After some hard work, we reach the end of the fixed ropes by noon, bringing with us enough material for three days in the wall. Filippo and Roger continue climbing, and I set up the bivouac. In the afternoon, I notice two mountaineers approaching the hut. Of all times, I think to myself. We should have cleaned up better. On the other hand, the dug-out chimney, the refilled wood supply, and the water on the stove should make up for the mess, I try to calm myself. But I am wrong: When Filippo and Roger return to the bivouac, we’re already being criticized on social media. Of course, we feel guilty and know we made a mistake. No one wants to clean up after others. Still, we are surprised that these accusations—from a colleague we know well—didn’t come directly to us but were made publicly. I try to call the colleague to apologize, but he’s unreachable, and so I can only send an apology via WhatsApp.

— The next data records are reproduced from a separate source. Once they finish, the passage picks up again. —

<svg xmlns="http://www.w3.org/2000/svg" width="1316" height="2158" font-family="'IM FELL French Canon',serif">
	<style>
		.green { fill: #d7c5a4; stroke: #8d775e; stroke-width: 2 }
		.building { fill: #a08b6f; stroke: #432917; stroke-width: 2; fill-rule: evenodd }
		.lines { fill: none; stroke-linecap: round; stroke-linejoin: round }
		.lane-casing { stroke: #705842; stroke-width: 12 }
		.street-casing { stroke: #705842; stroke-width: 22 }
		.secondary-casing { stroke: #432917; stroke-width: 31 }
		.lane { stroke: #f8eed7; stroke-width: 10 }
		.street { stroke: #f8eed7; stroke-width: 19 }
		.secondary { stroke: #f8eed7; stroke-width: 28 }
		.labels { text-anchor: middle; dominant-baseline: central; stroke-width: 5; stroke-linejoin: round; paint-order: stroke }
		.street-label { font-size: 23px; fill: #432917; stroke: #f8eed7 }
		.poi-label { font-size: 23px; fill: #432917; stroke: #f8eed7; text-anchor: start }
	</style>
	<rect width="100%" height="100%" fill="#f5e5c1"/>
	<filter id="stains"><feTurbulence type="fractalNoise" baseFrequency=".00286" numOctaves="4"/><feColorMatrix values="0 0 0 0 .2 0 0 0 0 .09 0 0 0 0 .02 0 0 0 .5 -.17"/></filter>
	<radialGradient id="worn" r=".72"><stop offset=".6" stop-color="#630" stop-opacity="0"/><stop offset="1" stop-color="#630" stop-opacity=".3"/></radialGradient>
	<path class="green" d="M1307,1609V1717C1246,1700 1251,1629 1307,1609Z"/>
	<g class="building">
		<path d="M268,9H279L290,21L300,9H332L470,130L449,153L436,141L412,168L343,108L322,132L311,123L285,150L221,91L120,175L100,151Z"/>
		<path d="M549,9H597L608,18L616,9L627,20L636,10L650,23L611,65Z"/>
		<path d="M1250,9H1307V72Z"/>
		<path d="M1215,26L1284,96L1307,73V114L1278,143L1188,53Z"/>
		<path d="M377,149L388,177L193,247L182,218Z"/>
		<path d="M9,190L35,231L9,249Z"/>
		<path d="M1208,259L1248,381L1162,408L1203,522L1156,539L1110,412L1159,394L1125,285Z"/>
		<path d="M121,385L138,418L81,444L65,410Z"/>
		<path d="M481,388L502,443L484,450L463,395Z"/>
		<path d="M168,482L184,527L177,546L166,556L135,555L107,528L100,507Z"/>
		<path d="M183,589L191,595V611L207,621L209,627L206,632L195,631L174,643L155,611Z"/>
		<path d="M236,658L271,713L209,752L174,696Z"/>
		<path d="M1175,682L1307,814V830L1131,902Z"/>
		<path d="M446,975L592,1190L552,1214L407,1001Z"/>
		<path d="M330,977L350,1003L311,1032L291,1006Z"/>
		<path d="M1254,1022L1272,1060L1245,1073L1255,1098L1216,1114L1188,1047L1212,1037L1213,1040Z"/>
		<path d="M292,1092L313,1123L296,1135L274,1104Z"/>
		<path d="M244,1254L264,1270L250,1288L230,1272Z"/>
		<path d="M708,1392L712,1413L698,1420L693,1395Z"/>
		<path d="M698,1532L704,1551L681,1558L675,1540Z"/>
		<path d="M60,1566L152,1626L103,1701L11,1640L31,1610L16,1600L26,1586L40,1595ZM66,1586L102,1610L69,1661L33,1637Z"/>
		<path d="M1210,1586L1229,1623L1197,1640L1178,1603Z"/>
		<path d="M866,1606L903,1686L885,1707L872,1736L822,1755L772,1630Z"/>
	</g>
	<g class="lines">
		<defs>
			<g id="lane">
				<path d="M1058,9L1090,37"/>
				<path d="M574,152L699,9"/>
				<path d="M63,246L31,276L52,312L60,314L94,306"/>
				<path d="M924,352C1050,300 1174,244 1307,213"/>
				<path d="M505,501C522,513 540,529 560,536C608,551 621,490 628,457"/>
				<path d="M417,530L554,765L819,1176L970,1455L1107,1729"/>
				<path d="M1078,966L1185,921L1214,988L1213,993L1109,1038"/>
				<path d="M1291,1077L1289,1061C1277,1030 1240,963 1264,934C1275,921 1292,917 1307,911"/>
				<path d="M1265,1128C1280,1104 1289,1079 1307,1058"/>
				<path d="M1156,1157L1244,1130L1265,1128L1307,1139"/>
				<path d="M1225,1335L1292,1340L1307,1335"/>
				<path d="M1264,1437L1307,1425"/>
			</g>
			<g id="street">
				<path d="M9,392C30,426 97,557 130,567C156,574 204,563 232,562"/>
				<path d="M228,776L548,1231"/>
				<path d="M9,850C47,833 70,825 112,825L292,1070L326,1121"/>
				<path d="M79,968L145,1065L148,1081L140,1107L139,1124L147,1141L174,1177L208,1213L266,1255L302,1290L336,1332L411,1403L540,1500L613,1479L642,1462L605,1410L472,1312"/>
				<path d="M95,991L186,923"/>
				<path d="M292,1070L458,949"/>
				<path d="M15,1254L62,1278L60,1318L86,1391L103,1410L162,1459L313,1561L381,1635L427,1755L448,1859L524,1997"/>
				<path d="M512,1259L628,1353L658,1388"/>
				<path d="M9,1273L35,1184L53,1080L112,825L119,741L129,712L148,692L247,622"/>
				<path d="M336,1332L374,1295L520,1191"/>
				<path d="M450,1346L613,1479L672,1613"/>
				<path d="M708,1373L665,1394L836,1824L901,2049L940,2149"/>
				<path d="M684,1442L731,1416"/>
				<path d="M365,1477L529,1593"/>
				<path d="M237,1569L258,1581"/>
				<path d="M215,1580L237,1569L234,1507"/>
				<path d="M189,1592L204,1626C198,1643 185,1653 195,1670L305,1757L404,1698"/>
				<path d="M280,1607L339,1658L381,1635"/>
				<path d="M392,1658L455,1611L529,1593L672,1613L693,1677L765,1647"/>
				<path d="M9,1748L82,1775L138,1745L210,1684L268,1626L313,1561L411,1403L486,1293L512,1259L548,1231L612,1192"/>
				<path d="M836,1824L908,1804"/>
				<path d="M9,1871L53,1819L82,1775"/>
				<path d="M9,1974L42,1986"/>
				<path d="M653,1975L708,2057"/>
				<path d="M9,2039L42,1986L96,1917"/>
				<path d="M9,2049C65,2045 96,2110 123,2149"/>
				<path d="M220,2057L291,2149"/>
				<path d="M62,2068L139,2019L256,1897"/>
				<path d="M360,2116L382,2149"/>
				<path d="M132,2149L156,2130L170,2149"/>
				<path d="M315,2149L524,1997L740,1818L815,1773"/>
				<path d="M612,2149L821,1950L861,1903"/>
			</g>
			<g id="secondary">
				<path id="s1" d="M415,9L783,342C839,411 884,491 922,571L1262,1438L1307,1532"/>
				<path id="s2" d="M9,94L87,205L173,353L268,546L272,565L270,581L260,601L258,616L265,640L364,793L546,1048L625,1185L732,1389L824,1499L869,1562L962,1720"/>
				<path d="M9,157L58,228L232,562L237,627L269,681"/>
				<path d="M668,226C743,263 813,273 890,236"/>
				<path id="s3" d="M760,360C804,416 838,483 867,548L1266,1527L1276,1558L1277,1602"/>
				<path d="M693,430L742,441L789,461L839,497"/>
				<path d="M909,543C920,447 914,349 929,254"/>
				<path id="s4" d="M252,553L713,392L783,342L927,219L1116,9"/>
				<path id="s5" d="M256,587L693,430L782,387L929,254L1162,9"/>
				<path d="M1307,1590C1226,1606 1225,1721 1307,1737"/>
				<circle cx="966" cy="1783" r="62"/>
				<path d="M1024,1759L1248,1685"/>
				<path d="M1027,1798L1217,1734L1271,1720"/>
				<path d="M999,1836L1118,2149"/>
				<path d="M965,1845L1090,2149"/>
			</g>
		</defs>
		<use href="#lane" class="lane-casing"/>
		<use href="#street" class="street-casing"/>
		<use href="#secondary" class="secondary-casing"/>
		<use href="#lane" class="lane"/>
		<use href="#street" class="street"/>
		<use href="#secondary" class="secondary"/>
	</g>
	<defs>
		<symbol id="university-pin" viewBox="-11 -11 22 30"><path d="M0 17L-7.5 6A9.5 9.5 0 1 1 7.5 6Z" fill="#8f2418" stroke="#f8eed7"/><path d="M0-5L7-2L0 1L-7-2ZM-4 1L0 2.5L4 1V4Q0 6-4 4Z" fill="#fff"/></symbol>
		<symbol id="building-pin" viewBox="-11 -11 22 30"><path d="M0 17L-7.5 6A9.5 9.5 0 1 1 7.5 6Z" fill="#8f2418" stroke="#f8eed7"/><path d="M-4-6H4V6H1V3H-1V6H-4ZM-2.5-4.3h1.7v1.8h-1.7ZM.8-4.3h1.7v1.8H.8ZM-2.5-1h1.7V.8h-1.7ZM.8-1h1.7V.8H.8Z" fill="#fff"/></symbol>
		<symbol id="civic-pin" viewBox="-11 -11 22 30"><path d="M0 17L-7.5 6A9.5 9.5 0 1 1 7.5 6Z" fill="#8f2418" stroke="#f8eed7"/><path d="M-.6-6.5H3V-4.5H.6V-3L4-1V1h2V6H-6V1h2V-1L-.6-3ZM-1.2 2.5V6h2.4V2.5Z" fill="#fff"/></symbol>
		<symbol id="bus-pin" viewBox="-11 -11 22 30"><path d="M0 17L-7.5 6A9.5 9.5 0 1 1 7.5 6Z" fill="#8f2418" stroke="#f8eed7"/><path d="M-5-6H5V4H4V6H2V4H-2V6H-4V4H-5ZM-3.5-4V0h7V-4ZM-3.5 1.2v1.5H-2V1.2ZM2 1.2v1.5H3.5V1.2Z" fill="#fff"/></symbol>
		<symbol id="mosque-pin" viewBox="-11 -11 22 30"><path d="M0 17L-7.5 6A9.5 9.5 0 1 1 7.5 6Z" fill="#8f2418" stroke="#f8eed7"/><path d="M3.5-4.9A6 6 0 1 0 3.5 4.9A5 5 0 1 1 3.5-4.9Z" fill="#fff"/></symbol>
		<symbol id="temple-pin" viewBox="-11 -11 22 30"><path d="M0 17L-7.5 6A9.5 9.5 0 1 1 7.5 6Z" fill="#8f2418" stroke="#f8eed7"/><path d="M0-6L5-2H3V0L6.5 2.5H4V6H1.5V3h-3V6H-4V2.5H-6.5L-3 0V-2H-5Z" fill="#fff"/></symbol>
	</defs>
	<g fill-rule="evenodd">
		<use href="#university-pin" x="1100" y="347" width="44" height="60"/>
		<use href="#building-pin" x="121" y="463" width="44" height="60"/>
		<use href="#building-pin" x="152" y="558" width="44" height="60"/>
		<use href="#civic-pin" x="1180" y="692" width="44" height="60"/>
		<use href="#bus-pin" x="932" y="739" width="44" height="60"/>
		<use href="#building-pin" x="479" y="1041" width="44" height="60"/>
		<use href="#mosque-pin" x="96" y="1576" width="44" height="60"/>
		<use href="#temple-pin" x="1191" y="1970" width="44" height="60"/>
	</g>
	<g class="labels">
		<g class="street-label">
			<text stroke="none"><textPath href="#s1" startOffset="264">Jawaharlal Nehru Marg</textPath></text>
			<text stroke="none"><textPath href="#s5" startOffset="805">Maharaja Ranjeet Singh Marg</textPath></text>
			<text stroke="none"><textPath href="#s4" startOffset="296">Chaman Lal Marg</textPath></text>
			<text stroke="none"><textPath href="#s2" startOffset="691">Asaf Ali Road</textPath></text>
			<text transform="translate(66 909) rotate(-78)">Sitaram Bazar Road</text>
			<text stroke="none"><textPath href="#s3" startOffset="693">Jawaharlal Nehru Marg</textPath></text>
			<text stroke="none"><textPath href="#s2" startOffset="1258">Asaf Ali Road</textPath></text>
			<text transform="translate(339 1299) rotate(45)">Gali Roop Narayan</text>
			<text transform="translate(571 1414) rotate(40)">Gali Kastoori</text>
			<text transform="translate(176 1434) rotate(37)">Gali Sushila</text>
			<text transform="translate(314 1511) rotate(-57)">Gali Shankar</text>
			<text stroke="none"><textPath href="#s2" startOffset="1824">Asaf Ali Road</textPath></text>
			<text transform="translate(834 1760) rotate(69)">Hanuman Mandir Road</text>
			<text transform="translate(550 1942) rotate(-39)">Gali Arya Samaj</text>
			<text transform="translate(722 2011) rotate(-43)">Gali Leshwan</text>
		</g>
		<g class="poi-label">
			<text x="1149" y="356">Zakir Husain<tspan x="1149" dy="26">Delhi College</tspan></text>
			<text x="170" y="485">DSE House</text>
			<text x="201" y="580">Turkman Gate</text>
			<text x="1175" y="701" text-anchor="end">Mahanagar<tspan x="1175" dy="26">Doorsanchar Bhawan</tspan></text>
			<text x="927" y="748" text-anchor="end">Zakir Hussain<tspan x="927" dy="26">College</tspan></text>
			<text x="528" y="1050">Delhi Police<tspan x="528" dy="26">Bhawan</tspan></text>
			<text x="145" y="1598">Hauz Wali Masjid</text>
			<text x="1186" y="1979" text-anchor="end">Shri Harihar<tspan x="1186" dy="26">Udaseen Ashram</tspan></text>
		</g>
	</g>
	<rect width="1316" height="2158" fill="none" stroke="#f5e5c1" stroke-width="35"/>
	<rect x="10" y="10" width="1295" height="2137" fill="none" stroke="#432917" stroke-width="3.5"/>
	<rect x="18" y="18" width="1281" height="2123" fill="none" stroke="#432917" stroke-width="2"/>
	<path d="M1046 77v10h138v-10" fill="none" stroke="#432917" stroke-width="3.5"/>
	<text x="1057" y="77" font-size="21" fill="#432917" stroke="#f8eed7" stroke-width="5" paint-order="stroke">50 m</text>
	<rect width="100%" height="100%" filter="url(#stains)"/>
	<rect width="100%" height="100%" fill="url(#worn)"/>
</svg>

A cold night full of doubts follows. Defying the difficulties of this wall is one thing, but being the villain at the same time is another. The next morning, we tell ourselves: “Now even more!” Indeed, the oppressive feeling gives way to the desire to give everything and finish this route. Luckily, my first pitch of the third day is a really nasty, tight chimney—perfect to take my mind off things...

Further up, I climb a very steep, diagonal crack that should lead us to the last bivouac site. With good intentions, I climb freely in the M8 range, placing cams behind huge, loose blocks, and letting sand and dirt fall into my eyes. However, my good intentions quickly fade, and I switch to aid climbing, which is slower but safer. I’m happy to let Roger take the lead later, who guides us with the last daylight to the bivouac band. Poor Filippo was supposed to have a rest day but has to do overhanging traverses with jumars and hauling the whole time... He arrives at the bivouac just as tired as the rest of us.

The fourth day brings relief from the cold night. I’m pretty exhausted and grateful that Filippo takes the initiative. He leads us with a rappel and through a gully to the normal route. He quickly guides us through the mixed terrain to the summit and into the sun—finally, a little warmth!

This great, austere adventure in the wild, unknown mountains of our Alps will stay with us for a long time. It was our first joint venture, and we worked incredibly well as a team.

In the future, we hope that all mountaineers respect the rules for winter rooms in huts (ourselves included!) and that conflicts are solved through direct communication rather than social media.